■ Aim of the task:
Lines from the one containing "and demonstrated superior" through the end of the data below are to be transcribed exactly; leave out all others.

Source data
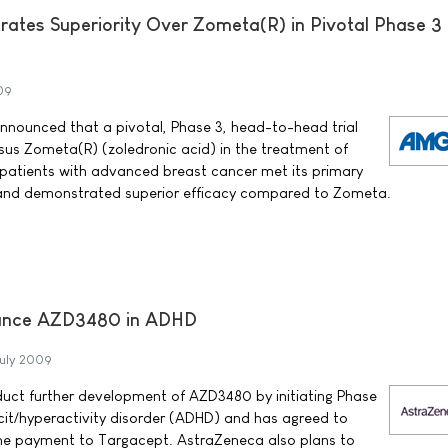
tes Superiority Over Zometa(R) in Pivotal Phase 3
09
ounced that a pivotal, Phase 3, head-to-head trial
us Zometa(R) (zoledronic acid) in the treatment of
patients with advanced breast cancer met its primary
and demonstrated superior efficacy compared to Zometa.
ance AZD3480 in ADHD
uly 2009
uct further development of AZD3480 by initiating Phase
ficit/hyperactivity disorder (ADHD) and has agreed to
one payment to Targacept. AstraZeneca also plans to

■ Result of the exercise:
and demonstrated superior efficacy compared to Zometa.
ance AZD3480 in ADHD
uly 2009
uct further development of AZD3480 by initiating Phase
ficit/hyperactivity disorder (ADHD) and has agreed to
one payment to Targacept. AstraZeneca also plans to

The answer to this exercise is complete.